- The problem:
In the entries below, find every line with "metal" and copy it.

- Source data:
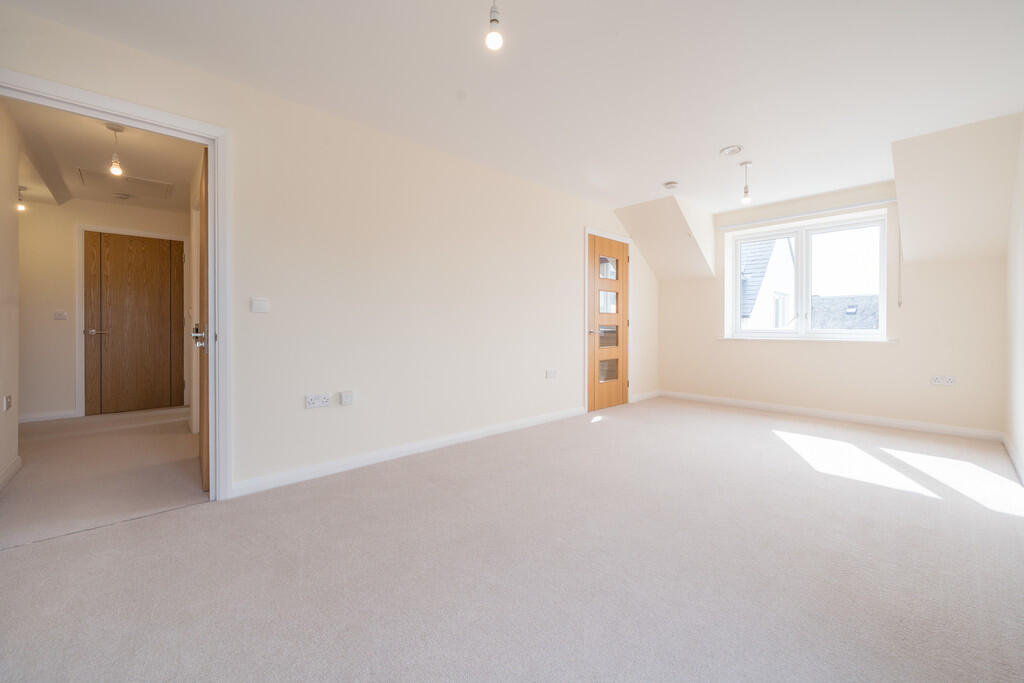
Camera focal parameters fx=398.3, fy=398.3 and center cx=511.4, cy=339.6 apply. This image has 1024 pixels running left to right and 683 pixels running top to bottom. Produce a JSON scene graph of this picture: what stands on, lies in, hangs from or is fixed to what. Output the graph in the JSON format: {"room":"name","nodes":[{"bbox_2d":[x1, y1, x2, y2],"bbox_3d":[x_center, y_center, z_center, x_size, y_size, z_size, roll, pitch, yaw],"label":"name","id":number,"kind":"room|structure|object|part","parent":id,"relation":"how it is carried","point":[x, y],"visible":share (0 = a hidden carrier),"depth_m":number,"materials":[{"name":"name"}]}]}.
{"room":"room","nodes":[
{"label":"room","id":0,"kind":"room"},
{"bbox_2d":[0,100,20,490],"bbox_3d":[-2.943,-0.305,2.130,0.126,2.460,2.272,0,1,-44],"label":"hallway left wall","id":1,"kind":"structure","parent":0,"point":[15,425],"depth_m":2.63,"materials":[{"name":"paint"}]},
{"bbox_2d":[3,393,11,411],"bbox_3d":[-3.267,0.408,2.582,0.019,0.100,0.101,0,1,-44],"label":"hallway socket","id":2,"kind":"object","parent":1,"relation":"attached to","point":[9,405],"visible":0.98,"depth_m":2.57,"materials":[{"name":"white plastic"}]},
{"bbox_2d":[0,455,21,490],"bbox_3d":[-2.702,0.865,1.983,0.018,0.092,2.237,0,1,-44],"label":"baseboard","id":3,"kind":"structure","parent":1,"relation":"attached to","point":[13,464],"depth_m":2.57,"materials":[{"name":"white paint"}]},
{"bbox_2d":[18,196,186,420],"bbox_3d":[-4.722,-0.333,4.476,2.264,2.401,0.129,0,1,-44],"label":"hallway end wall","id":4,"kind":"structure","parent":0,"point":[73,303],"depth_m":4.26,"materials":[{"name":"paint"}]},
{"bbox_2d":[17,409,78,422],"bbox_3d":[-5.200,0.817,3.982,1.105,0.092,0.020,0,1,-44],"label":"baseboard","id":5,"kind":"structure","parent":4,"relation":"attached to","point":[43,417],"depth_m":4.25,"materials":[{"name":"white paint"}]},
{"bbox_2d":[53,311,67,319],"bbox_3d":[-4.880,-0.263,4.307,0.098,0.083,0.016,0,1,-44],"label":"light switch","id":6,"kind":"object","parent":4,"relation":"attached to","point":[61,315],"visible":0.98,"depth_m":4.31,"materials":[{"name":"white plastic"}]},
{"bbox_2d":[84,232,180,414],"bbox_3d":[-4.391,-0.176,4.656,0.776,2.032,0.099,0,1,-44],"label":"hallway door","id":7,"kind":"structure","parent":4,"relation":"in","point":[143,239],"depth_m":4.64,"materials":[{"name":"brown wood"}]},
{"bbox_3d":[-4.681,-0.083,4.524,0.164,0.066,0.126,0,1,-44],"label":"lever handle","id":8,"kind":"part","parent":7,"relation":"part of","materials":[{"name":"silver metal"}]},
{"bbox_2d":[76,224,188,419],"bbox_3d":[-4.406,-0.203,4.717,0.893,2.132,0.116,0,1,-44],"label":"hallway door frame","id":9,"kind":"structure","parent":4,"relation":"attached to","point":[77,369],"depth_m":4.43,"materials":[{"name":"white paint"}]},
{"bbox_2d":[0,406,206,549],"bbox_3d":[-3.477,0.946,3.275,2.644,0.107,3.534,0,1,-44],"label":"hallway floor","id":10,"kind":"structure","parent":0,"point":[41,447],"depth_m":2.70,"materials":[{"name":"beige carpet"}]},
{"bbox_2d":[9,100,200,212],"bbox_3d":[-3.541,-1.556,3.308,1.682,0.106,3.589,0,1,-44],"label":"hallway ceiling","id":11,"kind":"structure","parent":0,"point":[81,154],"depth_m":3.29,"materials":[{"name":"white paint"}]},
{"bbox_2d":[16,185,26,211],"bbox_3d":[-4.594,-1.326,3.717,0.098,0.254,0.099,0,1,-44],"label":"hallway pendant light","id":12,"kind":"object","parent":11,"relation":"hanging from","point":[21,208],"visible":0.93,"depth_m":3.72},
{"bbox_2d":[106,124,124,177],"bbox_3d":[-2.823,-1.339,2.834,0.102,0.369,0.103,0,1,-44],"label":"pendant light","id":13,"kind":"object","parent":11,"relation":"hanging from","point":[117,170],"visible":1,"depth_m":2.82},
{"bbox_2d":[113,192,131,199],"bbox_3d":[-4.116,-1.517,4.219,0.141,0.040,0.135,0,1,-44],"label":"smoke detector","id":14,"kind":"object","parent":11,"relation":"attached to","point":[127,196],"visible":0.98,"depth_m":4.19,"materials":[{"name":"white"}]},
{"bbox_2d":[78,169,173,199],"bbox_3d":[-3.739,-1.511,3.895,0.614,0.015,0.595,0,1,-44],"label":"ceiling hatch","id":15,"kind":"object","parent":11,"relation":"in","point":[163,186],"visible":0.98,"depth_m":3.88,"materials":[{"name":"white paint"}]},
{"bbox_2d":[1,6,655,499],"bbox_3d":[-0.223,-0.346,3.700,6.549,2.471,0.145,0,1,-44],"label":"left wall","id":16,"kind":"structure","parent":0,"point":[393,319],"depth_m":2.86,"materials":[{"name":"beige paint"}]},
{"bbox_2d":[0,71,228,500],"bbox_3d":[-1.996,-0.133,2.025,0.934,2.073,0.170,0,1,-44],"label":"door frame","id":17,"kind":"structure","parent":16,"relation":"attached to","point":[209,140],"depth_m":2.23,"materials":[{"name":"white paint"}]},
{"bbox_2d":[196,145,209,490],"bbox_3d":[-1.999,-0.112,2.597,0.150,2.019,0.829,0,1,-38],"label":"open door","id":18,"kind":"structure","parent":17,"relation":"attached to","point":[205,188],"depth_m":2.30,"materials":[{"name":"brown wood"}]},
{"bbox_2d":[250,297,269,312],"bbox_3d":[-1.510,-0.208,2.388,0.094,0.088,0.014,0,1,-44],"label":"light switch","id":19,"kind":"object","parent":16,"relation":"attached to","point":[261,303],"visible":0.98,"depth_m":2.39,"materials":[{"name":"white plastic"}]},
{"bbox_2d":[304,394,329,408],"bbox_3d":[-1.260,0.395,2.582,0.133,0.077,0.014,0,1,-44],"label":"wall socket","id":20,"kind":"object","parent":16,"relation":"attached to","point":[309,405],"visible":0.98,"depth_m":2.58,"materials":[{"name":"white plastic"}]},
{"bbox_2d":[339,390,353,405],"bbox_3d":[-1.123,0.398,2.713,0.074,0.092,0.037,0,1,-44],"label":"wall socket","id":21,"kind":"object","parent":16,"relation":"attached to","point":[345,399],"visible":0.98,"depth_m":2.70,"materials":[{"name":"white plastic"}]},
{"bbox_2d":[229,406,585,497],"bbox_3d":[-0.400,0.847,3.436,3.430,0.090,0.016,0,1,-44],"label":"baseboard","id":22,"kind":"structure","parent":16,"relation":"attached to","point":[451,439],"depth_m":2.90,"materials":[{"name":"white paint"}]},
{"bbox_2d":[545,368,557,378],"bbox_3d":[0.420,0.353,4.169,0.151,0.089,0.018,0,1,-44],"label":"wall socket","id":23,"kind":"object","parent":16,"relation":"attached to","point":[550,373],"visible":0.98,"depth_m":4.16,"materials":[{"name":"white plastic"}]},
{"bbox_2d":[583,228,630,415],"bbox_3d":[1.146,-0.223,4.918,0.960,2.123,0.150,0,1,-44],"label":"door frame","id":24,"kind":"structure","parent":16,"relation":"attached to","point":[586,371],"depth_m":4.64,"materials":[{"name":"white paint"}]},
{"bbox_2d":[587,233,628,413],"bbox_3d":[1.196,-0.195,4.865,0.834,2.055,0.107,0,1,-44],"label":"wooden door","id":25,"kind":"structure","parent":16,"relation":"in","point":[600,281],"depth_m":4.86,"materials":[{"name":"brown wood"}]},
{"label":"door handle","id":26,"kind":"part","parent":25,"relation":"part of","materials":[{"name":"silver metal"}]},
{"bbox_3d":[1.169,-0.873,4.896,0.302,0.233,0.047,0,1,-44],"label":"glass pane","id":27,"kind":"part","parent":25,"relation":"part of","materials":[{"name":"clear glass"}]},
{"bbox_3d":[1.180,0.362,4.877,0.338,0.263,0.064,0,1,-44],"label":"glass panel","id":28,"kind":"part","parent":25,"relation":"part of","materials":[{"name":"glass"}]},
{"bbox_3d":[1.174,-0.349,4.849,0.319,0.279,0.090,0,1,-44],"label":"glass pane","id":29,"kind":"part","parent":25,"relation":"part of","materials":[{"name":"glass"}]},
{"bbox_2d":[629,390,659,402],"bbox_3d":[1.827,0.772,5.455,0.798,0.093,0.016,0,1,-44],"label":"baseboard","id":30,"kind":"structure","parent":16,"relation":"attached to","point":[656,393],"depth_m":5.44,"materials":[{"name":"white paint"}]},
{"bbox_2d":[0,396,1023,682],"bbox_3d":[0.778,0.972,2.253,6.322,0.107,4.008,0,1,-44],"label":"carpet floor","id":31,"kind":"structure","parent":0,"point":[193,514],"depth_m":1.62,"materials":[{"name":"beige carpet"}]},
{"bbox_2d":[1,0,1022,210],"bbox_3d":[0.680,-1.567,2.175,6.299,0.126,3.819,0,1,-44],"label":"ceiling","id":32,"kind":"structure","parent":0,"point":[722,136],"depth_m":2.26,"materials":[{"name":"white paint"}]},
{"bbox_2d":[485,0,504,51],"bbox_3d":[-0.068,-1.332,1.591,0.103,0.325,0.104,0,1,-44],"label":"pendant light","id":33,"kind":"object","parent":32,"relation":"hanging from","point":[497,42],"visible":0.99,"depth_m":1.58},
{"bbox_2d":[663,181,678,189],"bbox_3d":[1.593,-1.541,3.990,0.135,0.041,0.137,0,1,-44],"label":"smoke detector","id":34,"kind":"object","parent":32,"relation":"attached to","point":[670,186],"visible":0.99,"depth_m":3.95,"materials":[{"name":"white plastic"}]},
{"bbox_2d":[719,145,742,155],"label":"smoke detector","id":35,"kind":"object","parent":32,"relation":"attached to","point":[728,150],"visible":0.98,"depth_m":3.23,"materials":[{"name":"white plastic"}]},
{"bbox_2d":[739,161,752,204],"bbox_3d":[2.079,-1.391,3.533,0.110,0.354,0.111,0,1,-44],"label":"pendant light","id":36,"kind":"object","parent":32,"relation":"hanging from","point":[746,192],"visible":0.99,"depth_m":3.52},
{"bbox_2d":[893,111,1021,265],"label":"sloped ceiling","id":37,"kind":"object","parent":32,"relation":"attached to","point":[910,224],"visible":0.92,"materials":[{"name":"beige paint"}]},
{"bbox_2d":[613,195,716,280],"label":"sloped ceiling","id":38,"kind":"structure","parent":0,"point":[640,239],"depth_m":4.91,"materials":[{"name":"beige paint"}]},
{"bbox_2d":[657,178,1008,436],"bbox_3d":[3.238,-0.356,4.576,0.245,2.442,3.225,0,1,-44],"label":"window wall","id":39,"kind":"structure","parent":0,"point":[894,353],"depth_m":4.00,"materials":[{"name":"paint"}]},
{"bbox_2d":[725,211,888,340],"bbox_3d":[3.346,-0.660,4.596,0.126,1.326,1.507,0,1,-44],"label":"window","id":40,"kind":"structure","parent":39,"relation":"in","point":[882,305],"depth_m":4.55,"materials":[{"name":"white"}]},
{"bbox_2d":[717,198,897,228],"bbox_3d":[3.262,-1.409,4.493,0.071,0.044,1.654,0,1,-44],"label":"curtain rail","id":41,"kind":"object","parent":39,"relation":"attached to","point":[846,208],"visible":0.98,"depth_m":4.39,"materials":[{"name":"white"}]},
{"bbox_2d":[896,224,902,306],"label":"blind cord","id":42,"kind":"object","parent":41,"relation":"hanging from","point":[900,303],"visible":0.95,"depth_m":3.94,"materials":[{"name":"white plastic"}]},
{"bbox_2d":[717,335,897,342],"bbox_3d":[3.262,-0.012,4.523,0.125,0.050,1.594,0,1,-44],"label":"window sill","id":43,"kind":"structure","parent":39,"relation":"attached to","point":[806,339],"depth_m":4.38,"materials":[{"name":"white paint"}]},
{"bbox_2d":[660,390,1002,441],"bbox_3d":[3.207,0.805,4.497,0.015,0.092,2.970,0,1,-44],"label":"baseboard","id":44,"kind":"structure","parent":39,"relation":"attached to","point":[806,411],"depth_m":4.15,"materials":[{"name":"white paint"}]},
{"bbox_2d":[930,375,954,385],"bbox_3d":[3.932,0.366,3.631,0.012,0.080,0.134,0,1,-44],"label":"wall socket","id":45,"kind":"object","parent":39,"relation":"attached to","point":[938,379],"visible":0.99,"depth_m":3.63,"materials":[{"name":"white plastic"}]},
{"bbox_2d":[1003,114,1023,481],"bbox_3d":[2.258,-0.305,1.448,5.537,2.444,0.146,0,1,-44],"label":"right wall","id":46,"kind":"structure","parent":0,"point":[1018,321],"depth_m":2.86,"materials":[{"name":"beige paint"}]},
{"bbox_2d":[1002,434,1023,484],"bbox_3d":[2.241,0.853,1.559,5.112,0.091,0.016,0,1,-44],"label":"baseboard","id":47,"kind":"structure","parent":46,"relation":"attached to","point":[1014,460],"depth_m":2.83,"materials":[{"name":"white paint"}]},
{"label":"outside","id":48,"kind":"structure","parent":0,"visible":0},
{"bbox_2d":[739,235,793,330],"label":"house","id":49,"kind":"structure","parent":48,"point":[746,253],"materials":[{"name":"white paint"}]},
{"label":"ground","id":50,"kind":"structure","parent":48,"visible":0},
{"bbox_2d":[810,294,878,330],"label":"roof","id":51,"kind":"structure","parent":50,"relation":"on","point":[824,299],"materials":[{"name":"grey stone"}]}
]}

- Task solution:
{"bbox_3d":[-4.681,-0.083,4.524,0.164,0.066,0.126,0,1,-44],"label":"lever handle","id":8,"kind":"part","parent":7,"relation":"part of","materials":[{"name":"silver metal"}]},
{"label":"door handle","id":26,"kind":"part","parent":25,"relation":"part of","materials":[{"name":"silver metal"}]},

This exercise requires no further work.